3. Nikolai Adrianov (Soviet Union)
The Soviet Union gymnast came into the sport during an era when Japan had a stronghold on gymnastics and Adrianov was desperate to take their baton away. He made his Olympics debut in 1972, where he showcased his excellent upper body strength and bagged a silver and a bronze.
However, he announced himself properly four years later in 1976 in Montreal, where he won seven medals in total and gold in the floor exercises, rings and vault as well as the all-around title.
At Moscow 1980, he was again in great form and bagged gold in the vault and team competition. During his reign, he held the record of winning 15 medals in total, the most by a male athlete in the Olympics until he was overtaken by Michael Phelps.
2. Larisa Latynina (Soviet Union)
The flag-bearer of gymnastics in Russia, then known as the Soviet Union, Larisa Latynina is considered as the greatest of all-time in the sport. She alongside Borish Shaklin and Viktor Chukarin dominated the discipline and ensured that the Soviet Union was considered a dominant force in gymnastics during their era.

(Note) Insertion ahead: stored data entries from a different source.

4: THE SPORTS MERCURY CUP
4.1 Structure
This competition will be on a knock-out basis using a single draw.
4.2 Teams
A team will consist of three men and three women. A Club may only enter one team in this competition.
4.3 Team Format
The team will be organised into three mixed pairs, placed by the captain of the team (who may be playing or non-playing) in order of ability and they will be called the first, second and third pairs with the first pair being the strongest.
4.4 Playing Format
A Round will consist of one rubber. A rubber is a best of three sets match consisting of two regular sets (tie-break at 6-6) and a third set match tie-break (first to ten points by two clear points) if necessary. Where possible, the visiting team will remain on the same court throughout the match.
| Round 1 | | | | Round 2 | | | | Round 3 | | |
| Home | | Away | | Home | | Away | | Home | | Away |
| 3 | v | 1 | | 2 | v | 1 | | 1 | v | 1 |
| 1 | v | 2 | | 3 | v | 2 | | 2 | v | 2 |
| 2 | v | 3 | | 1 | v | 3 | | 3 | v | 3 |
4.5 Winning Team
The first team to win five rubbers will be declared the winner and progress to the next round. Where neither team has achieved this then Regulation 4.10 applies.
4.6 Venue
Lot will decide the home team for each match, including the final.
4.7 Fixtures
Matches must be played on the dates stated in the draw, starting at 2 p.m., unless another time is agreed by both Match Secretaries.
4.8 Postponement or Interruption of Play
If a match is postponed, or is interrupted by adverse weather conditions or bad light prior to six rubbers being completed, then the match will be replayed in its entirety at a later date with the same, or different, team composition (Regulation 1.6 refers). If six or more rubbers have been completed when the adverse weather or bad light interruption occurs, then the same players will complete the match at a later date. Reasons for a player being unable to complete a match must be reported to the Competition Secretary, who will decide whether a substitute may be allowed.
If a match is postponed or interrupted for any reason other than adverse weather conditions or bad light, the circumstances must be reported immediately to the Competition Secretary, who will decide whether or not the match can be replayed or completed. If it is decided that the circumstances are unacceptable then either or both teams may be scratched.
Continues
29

When she was only 21, she bagged four gold medals at the 1956 Melbourne Olympics. She added three more golds to her tally at Rome 1960. She became the most successful Olympic gymnast by adding two more golds at Tokyo 1964. No other Olympian had beaten the record of 18 medals throughout their career until Phelps dethroned her.
1. Michael Phelps (USA)
The American swimmer participated in four Olympics, starting from Athens in 2004 to Rio 2016. His best outing was at Beijing 2008, where he broke the record of compatriot Mark Spitz by bagging eight gold medals at a single Olympic Games.
Of his 23 golds, 13 were in individual events, with the other 10 in relays. The 200m medley was always a special event for Phelps, as he won gold in each of the four Olympics.
Honourable Mentions: Paavo Nurmi, Mark Spitz, Birgit Fischer and Sawao Kato.